Четырёхдневная гонка на новом, с сильно вибрирующим на полном ходу из-за ошибок проектировщиков корпусом, судне по неспокойному океану ради рекорда скорости совершенно вымотала и нас с Шурой Шокиным, тем самым "взмокшим" парнем, с которым я впервые встретился в институте экспериментальной медицины у профессора Лурии, а затем на курсах "Berlitz" в последние две недели перед отъездом и с которым мы окончательно подружились в пути, не расставаясь ни на минуту. Его весёлый характер, детская любознательность и природный оптимизм делали из него идеального компаньона в далёком путешествии, но они, также как и его отличный аппетит, всё же пали под ударами океанских волн в борт нашего лайнера.
Широкие закрытые сходни, защищающие от мелкого промозглого дождя, привели, а висящие под потолком буквы латинского алфавита (каждый пассажир становился в очередь под буквой, с которой начинается его фамилия) развёли нас с Шурой по разным концам гигантского таможенного зала.
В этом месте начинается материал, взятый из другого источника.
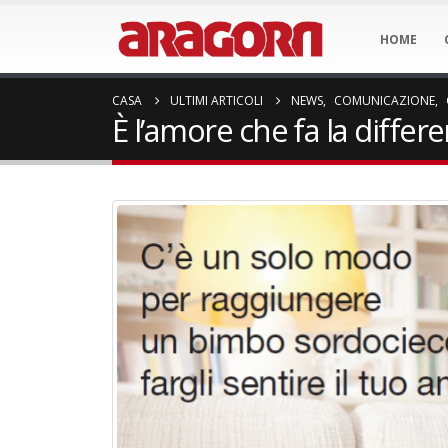
HOME
CASA
ULTIMI ARTICOLI
NEWS
,
COMUNICAZIONE
,
È l’amore che fa la differe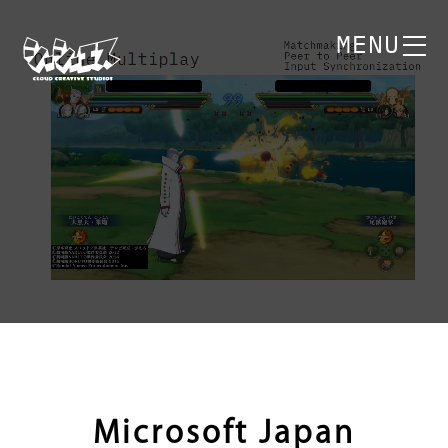
MENU
Microsoft Japan Partner
Microsoft Japan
Жилистые угрюмые грузчики на низких тележках подвезли чемоданы, также рассортированные по алфавиту, и выстроились рядом с ними, ожидая указаний таможенного инспектора. На солидном удалении от наших формируются очереди из пассажиров туристического и третьего классов, пугливо поглядывающих на проходящих мимо людей в форме и прижимающих к себе узелки и котомки.
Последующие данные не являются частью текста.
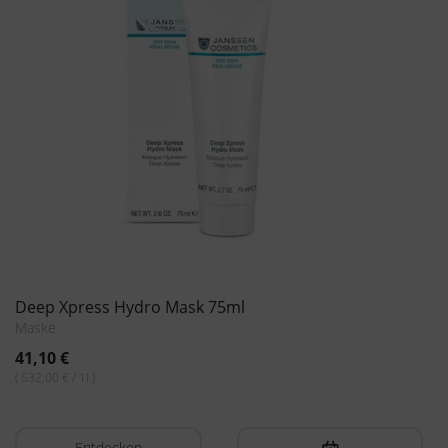
Deep Xpress Hydro Mask 75ml
Maske
41,10
€
( 532,00 € / 1l )
Entdecken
"Какая глубокая пропасть лежит между нами. Все эти прогулочные палубы, бассейны, подсвеченные цветными огнями, рестораны и курительные салоны принадлежат первым. Вторых и третьих держат где-то внизу, не выпуская в течении всего пути наверх даже вдохнуть глоток свежего воздуха. Все наши инженеры, а их здесь около десятка, едут первым классом. Обладатели "серпастого-молоткастого" — не рабы, чтобы быть запертыми в трюмах. Это политический вопрос и его, видимо, хорошо понимают руководители СССР. Пусть мы и выглядим немного смешно в одинаковых пальто, шляпах и ботинках, но одежда эта не из дешёвых и выгляжу я сейчас в этой очереди первого класса вполне себе респектабельно".
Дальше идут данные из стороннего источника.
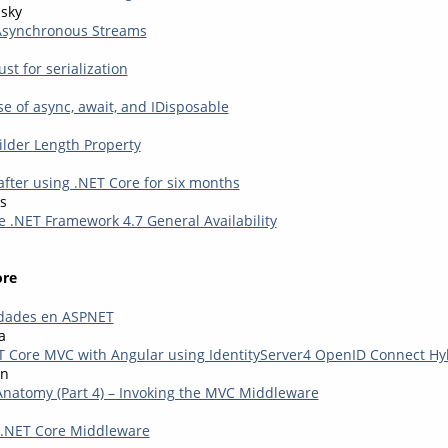
sky
 Asynchronous Streams
st for serialization
e of async, await, and IDisposable
ilder Length Property
after using .NET Core for six months
s
 .NET Framework 4.7 General Availability
ore
idades en ASPNET
a
 Core MVC with Angular using IdentityServer4 OpenID Connect Hy
en
natomy (Part 4) – Invoking the MVC Middleware
P.NET Core Middleware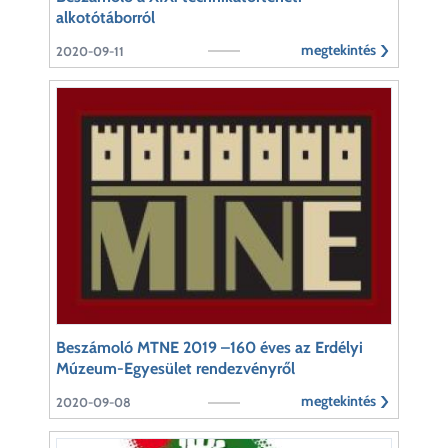
alkotótáborról
megtekintés
2020-09-11
Beszámoló MTNE 2019 –160 éves az Erdélyi
Múzeum-Egyesület rendezvényről
megtekintés
2020-09-08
Мой гордый и независимый вид, даже более гордый и независимый, чем у стоящих рядом французов и голландцев, вызвал, похоже, у таможенника полное доверие к моей персоне, что он, не открывая моего чемодана, приклеил к нему ярлык, лихо стукнул печатью-молотком по большому листу моей "Декларации иностранного гостя" и приглашающе махнул в сторону выхода.
— Товарищ Чаганов! Здесь! — Раздалось по-русски из-за деревянных "волнорезов", ограждавших выход от многоязычной толпы встречающих, вдоль которой неспеша прогуливался рослый плечистый полицейский, изредка поигрывая дубинкой, похожей на бейсбольную биту. Молодой невысокого роста щупленький человечек тянул картонную табличку с надписью "Амторг" из второго ряда.
— Здравствуйте, я — Семён Гольдман, переводчик из Амторга, — обрадованно затараторил он. — встречаю вас с товарищем Шокиным. Нас тут четверо, каждый встречает двоих. А вас я сразу узнал, видел вашу фото в "Смене".
Пожимаю руку подошедшему к нам сотруднику, с улыбкой глядящему на меня. Двое других лишь покосилисьи потеряли к нам интерес.